GOAL OF THE EXERCISE
Copy the passage on Esteban Abada High School starting at "The establishment of Esteban" and ending at "1946 to 1949.", switching "Municipal Board" to "City Council".

EXTRACT

- - - -

Esteban Abada High School () is a public high school located in Sampaloc, Manila in the Philippines.

History

The establishment of Esteban Abada High School was proposed in 1960 by former Manila Councilor Ernesto Maceda to the Municipal Board after finding out that a vacant government lot with an area of 4,197.5 square meters in his district was earmarked for a school site. The proposal was approved in 1961 as Ordinance No. 4414 by then Vice Mayor and Municipal Board Presiding Officer Hon. Antonio Villegas, who at that time was acting mayor in the absence of Mayor Arsenio H. Lacson.

The school was named after the late Senator Esteban R. Abada (1896 – 1954), an eminent statesman and former Secretary of Education from 1946 to 1949.

On July 1, 1963, Esteban Abada High School joined the city's roster of public high schools. It opened its doors to the public and accommodated the first batch of 720 first year students serviced by 28 teachers. However, instead of celebrating founding anniversaries every July 1, school authorities opted to celebrate "Abada Day" annually on the 15th day of March. Sen. Abada was born on March 15, 1896.

Mr. Emiliano Rafael, the first principal, felt the need to serve the community's working youth. He proposed the establishment of night academic classes with an initial enrollment of 58 freshmen and 30 sophomores.

Mrs. Gorgonia G. Capino succeeded Mr. Rafael who was later promoted as assistant superintendent. Mrs. Capino, the longest serving principal of the school was head of school from 1964 to 1976. She is always remembered by former teachers and students for her sense of fairness and subtlety of approach. During her time, The Guidepost and Ang Sinag, the official English and Filipino Papers of the school made waves in the arena of school journalism. Aside from producing winners in the divisional and regional contests, the campus journalists and the school papers were adjudged winners in the National Secondary Schools Press Conferences. Students’ outstanding performances were highlighted by winnings in various fields including national championship awards in First Aid Competition, Annual Division Science Fair and others. The school library has consistently increased its book collection and enriched its periodical files, making it the 3rd Best Library in the City of Manila in the Circa ’70.

Mr. Emiliano B. Mendoza made a short stint as principal from 1976 – 1978. It was in 1979 during the incumbency of Miss Adela F. Mejorada when the school produce champion students and teachers. The EAHS all-male choir was the champion in Metro Manila Himig ’79. The Pamulinawen Boys eventually emerged as 2nd best in the National Finals. Ms. Julia Cruz, Home Economics teacher was adjudged Most Outstanding teacher in her field in that same year. When Dr. Hilario M. Galvez took over the reign of principalship, the school continued its winning streak in various scholastics contest. In 1980, the EAHS Evening Vocational School started to serve the out-of-school youth in the vicinity of the school.

- - - -

Saved entries:
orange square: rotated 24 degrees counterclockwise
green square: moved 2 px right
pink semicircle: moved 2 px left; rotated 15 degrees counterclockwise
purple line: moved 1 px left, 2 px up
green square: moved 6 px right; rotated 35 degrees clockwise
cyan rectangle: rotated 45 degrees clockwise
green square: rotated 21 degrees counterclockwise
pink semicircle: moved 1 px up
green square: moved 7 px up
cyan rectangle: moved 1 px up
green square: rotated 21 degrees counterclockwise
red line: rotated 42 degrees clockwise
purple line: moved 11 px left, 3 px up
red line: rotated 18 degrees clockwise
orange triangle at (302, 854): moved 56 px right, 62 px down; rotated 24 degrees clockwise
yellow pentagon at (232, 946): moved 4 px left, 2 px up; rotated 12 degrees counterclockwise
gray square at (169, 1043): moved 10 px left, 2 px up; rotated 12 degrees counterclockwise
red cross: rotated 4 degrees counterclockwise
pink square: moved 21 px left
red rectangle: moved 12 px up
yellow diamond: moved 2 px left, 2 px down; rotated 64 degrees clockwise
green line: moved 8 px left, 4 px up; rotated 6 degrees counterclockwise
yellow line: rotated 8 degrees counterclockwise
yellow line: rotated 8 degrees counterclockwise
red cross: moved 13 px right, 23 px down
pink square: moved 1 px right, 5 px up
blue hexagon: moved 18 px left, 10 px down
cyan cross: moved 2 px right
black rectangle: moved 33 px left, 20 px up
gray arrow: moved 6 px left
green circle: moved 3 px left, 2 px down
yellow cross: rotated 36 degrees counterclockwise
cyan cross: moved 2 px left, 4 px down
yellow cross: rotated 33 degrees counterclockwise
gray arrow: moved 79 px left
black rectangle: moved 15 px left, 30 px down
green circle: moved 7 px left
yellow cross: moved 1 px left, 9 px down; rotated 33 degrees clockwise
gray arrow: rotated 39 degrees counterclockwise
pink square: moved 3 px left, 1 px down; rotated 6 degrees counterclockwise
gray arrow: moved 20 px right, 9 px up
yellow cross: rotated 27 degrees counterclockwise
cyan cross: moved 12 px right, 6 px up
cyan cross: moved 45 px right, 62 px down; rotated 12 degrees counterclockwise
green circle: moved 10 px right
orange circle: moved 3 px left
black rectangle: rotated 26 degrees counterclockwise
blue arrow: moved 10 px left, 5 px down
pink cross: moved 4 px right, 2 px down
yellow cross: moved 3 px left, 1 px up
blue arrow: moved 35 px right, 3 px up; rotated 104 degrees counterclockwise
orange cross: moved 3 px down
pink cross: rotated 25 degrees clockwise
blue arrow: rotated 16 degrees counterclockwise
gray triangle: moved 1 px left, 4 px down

- - - -

REPLY TO THE TASK
The establishment of Esteban Abada High School was proposed in 1960 by former Manila Councilor Ernesto Maceda to the City Council after finding out that a vacant government lot with an area of 4,197.5 square meters in his district was earmarked for a school site. The proposal was approved in 1961 as Ordinance No. 4414 by then Vice Mayor and City Council Presiding Officer Hon. Antonio Villegas, who at that time was acting mayor in the absence of Mayor Arsenio H. Lacson.

The school was named after the late Senator Esteban R. Abada (1896 – 1954), an eminent statesman and former Secretary of Education from 1946 to 1949.